Onde? As mulheres não só eram autorizadas na Alcatéia? Um mistério.
Dois anos com a Chefe Dona
Noêmia. Ninguém tirava o dona. Um medo danado. Mas aos poucos fomos aprendendo
a admirá-la, a gostar dela. Uma noite em um Fogo de Conselho ela nos contou uma
bela história. De uma menina perdida cuja mãe morrera e ela não tinha ninguém.
Sua luta, sua vontade em acertar, criou em redor de sí uma aureola de rigidez,
para que ninguém pudesse aproveitar. Uma história linda e triste. Só mais tarde
é que a história se explicou para mim, era a história dela. A tropa passou a
amar a Chefe Dona Noêmia. Todos tinham a maior admiração. Antes poucos sorrisos
agora em profusão. A cidade não entendeu nada. Ainda no Grupo Escolar e entre
seus alunos hoje crescidos o medo existia. Na tropa adorada pelos escoteiros.
Dois anos e quatros meses de
felicidade na tropa Escoteira. Cheguei a tirar minha Primeira Classe. Pensava
triste quando fosse passar para os seniores. Não queria. Mas sabia que não
podia continuar com quinze anos. Um sábado a Chefe Dona Noêmia não apareceu.
Preocupação geral. Nunca faltou. Toda a tropa resolveu ir saber o que ouve.

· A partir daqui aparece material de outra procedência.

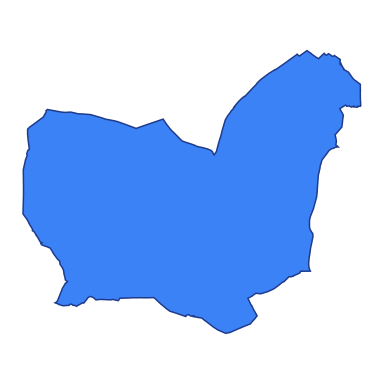 Ozolaines pag., Rezeknes, Latvia (Robinson projection)
{"feature_id": "27541924B10395676921147", "entity_name": "Ozolaines pag.", "entity_type": "district", "adm_level": 2, "iso_a3": "LVA", "parent_name": "Latvia", "parent_adm1": "Rezeknes", "projection": "robinson", "projection_center": [27.268, 56.437], "detail": "fine", "context": "isolated", "style": "filled", "palette": "blue", "viewbox_px": 384, "rotation_deg": 0, "n_neighbors": 0, "source": "geoboundaries", "source_scale": "gbopen_adm2", "svg_char_len": 5691}
<svg xmlns="http://www.w3.org/2000/svg" viewBox="0 0 384 384"><path d="M297.1,54.2L296.9,54.5L287.7,61.1L287.5,61.3L287.2,61.6L286.5,62.0L282.9,64.6L275.3,69.8L275.0,69.6L272.5,71.2L268.8,73.5L266.5,75.2L260.9,79.4L257.7,82.4L255.8,84.9L251.6,89.2L244.9,96.4L244.4,96.3L242.0,98.2L239.5,100.5L237.3,103.0L234.1,106.9L234.5,107.1L233.5,108.1L232.9,109.1L230.9,111.3L230.1,112.6L229.1,114.0L227.8,115.6L225.3,119.9L223.1,127.3L222.8,128.3L222.1,130.6L221.8,132.1L220.8,136.0L219.5,140.1L218.3,144.2L216.4,151.6L214.2,154.7L214.1,154.9L213.9,154.5L213.4,153.8L213.1,153.3L212.7,152.2L212.3,151.6L211.8,151.1L211.3,150.6L210.7,150.3L208.9,149.5L207.7,149.0L204.6,148.2L202.5,147.6L198.6,146.8L197.2,146.4L196.2,146.0L195.6,145.7L193.7,144.9L192.3,144.4L188.7,143.2L184.9,142.0L183.0,141.3L182.2,141.0L179.6,138.5L177.4,136.2L171.6,130.5L170.4,129.2L168.9,127.3L166.9,124.7L164.5,121.2L163.2,119.1L151.7,123.0L144.4,125.5L136.1,128.4L125.1,124.3L117.5,121.6L114.3,120.8L106.9,119.4L106.4,119.4L102.3,118.0L90.6,114.6L83.1,114.0L78.0,113.8L75.7,113.2L70.8,112.1L64.9,112.4L61.5,112.1L47.4,109.5L46.3,110.4L46.0,110.7L46.2,112.0L43.6,116.4L43.1,117.2L31.1,126.1L29.9,126.9L27.6,129.2L27.6,134.6L28.2,140.5L29.3,149.3L27.9,150.3L26.7,154.0L27.0,154.8L27.2,155.5L25.6,159.4L23.3,169.8L23.5,186.6L23.5,195.5L23.0,213.9L26.7,219.0L29.2,223.3L29.0,223.5L32.4,229.0L32.6,229.4L32.5,229.9L32.3,230.4L32.5,230.8L32.9,231.0L33.7,231.3L34.0,231.5L34.3,232.1L35.7,234.1L36.2,234.8L36.0,235.0L37.8,237.5L38.3,238.5L38.4,238.4L39.7,241.1L39.8,241.3L41.3,242.7L41.4,242.8L41.8,242.9L40.8,243.4L41.4,244.6L43.2,245.5L46.9,246.7L48.5,247.4L50.3,248.2L52.3,251.4L52.9,252.7L54.8,255.5L55.0,255.7L57.8,259.5L58.1,259.7L59.6,261.0L60.1,264.4L62.4,267.8L63.5,270.2L64.2,274.9L64.6,276.1L65.1,278.1L65.3,279.9L67.5,281.5L67.4,281.6L66.3,282.8L65.5,283.0L65.3,283.4L65.1,283.9L62.5,288.2L61.9,289.7L61.6,290.7L61.1,291.8L58.3,298.8L57.8,300.3L56.9,301.5L56.5,302.0L55.1,302.8L55.9,303.1L59.2,304.4L59.2,304.5L59.4,304.4L60.3,304.9L63.1,305.8L66.2,305.5L68.9,305.4L70.6,304.0L72.0,304.5L72.4,304.7L72.8,305.2L73.1,305.4L73.4,305.4L74.2,305.3L74.6,305.3L75.7,306.0L76.0,306.1L76.5,306.2L76.9,306.1L77.7,305.5L82.7,302.8L83.8,303.1L84.1,302.7L87.0,299.1L88.1,297.5L88.6,297.2L90.2,296.5L90.6,296.5L91.3,296.8L93.1,297.5L93.7,297.9L95.1,299.1L96.0,299.9L100.3,299.4L107.1,299.7L110.8,299.9L111.3,299.7L112.5,299.5L113.3,299.5L115.2,300.0L117.7,300.6L118.5,300.5L119.8,298.2L121.0,298.2L128.7,298.0L133.7,297.7L135.1,297.8L139.7,297.7L146.8,297.8L153.8,297.6L154.7,298.3L155.7,299.2L161.3,304.5L162.3,305.2L164.7,307.2L166.7,308.9L169.9,311.2L173.6,312.4L175.9,313.1L185.7,316.5L185.9,316.4L185.8,316.0L185.9,315.7L186.1,315.5L187.3,314.9L188.0,314.8L188.5,314.6L188.8,314.8L190.5,315.9L190.7,316.0L191.1,316.1L192.9,315.9L193.5,315.7L194.1,315.8L194.4,316.0L194.5,316.3L194.4,316.5L194.0,316.7L197.7,317.4L201.6,318.0L202.6,318.7L204.0,319.9L207.1,322.2L213.6,327.2L217.8,329.9L222.1,331.8L225.9,333.4L226.3,333.2L226.7,333.1L227.4,332.9L228.7,332.8L228.8,332.8L229.6,332.5L230.1,332.4L231.1,332.0L235.8,329.9L244.7,326.1L250.6,323.8L251.8,322.0L254.5,319.2L257.1,315.8L253.2,308.8L251.7,305.5L251.1,305.0L247.9,298.3L252.6,295.8L254.2,294.3L256.1,293.3L260.7,293.8L268.4,291.4L273.3,289.1L275.2,287.9L283.4,281.6L283.9,281.8L289.0,276.7L291.3,276.8L293.1,276.0L293.3,276.2L293.5,276.1L294.4,275.4L298.2,273.8L300.0,272.8L300.6,271.3L303.3,271.2L309.8,271.2L310.4,271.1L309.7,269.8L309.5,269.3L309.1,267.9L308.9,266.8L308.8,266.1L308.7,264.5L308.7,262.5L308.8,261.4L309.1,258.2L309.8,253.9L310.1,251.7L310.6,247.9L311.9,242.0L312.5,238.7L313.0,236.7L312.7,233.3L312.2,233.1L311.9,232.5L310.7,230.5L310.3,229.8L310.0,229.1L309.8,228.5L309.7,228.2L309.6,227.5L309.5,226.5L309.5,222.8L309.5,222.3L309.5,220.3L310.2,217.1L310.7,215.7L312.7,210.6L313.5,208.6L313.7,207.8L313.8,207.2L314.4,205.1L316.6,197.1L317.0,193.3L317.1,192.9L317.2,191.4L317.4,187.8L318.1,178.2L318.3,175.3L318.9,172.8L320.0,168.0L320.2,165.7L320.8,164.4L321.6,161.2L321.9,160.4L322.2,159.7L325.4,155.5L327.0,153.4L328.8,150.8L331.0,149.0L333.9,148.1L335.3,147.3L335.7,147.2L337.2,147.0L338.2,147.0L337.4,146.2L335.8,144.9L335.9,144.3L336.4,141.7L336.0,138.8L335.1,134.8L338.7,130.7L341.9,126.9L342.0,125.6L342.4,122.8L342.5,121.6L342.7,119.5L343.2,116.2L343.4,115.3L342.0,112.6L339.8,108.7L342.4,107.0L345.6,105.1L346.6,105.9L346.8,106.3L349.3,105.9L349.5,106.1L351.2,107.1L353.8,106.2L353.7,106.9L356.2,107.1L357.6,107.1L357.6,106.2L361.0,106.2L360.8,106.1L360.7,105.5L360.7,104.8L360.6,103.5L360.6,101.4L360.4,100.5L360.3,92.5L360.4,91.3L360.3,84.3L359.8,83.8L358.1,82.7L356.5,81.3L355.3,80.7L353.6,79.1L352.2,77.6L351.8,76.8L351.0,75.8L349.4,73.4L348.6,72.4L348.2,72.0L347.9,71.7L347.5,71.7L346.4,71.0L346.3,70.9L345.9,70.6L345.3,70.3L345.0,70.2L344.9,70.2L344.5,70.0L344.4,69.9L344.0,69.7L344.0,69.4L343.8,69.4L343.8,69.2L343.8,68.9L343.5,68.8L343.4,68.5L343.5,68.3L343.2,68.0L343.1,67.8L343.0,67.6L342.8,67.3L342.6,66.9L342.1,66.4L342.2,66.2L341.9,65.5L341.6,65.3L341.2,65.3L341.2,65.2L341.3,65.1L341.3,64.8L341.3,64.7L341.0,64.7L340.9,64.5L340.9,64.4L340.5,64.2L340.8,64.1L340.9,63.9L340.7,63.8L340.6,63.7L340.1,63.6L340.1,63.4L340.3,63.1L340.2,62.9L340.5,62.8L340.1,62.3L339.9,62.1L339.9,61.9L340.0,61.7L340.2,61.0L340.1,60.9L340.1,60.7L340.2,60.4L340.2,60.0L340.1,59.8L339.9,59.7L339.7,59.5L339.9,59.2L338.7,58.4L338.0,58.1L336.7,57.1L336.5,56.9L336.0,56.7L334.8,55.8L334.5,55.5L332.9,56.5L331.3,55.6L330.0,54.6L328.6,53.7L326.4,55.2L326.2,55.2L325.7,54.9L324.2,53.3L320.0,57.2L319.7,57.6L318.5,58.7L316.9,57.6L316.0,57.2L311.6,54.0L310.7,53.1L309.2,52.3L307.0,50.6L299.3,56.1L297.1,54.2Z" fill="#3b82f6" stroke="#1e3a8a" stroke-width="1.5"/></svg>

Fomos juntos a sua casa. Medo de bater na porta. Mas eu fui. A porta estava
encostada. Tremendo abri. Chefe Dona Noêmia caída no chão. Ainda respirava.
Pedimos ajuda. Levada ao hospital foi constatado um ataque cardíaco. Ficou
entre a vida e a morte dois meses. Na tropa não sabíamos o que fazer. A Corte
de Honra se declarou em sessão todos os sábados. Numa quinta Chefe Dona Noêmia
se foi.
O escotismo para mim nunca mais
foi o mesmo. Mesmo nos seniores uma saudade “danada” de Chefe Dona Noêmia.
Ainda lembro até hoje o mutirão que fizemos a procura de rosas brancas para
suas exéquias. Nunca vi tantas em seu tumulo. Todos os escoteiros acharam que
eram suas preferidas. Ate hoje uma vez por mês ainda vou lá. Em frente ao seu
tumulo coloco um buquê de rosas brancas. Dou um sorriso. Na minha mente faço
uma oração. A única que aprendi e que me disseram ser Escoteira.
"Senhor, ensina-me a ser generoso, a
servir-te como mereces, a combater sem temor das feridas, a dar sem contar, a
trabalhar sem descanso. A sacrificar-me sem esperar. Outra recompensa, que há
de saber que faço a tua santa vontade”.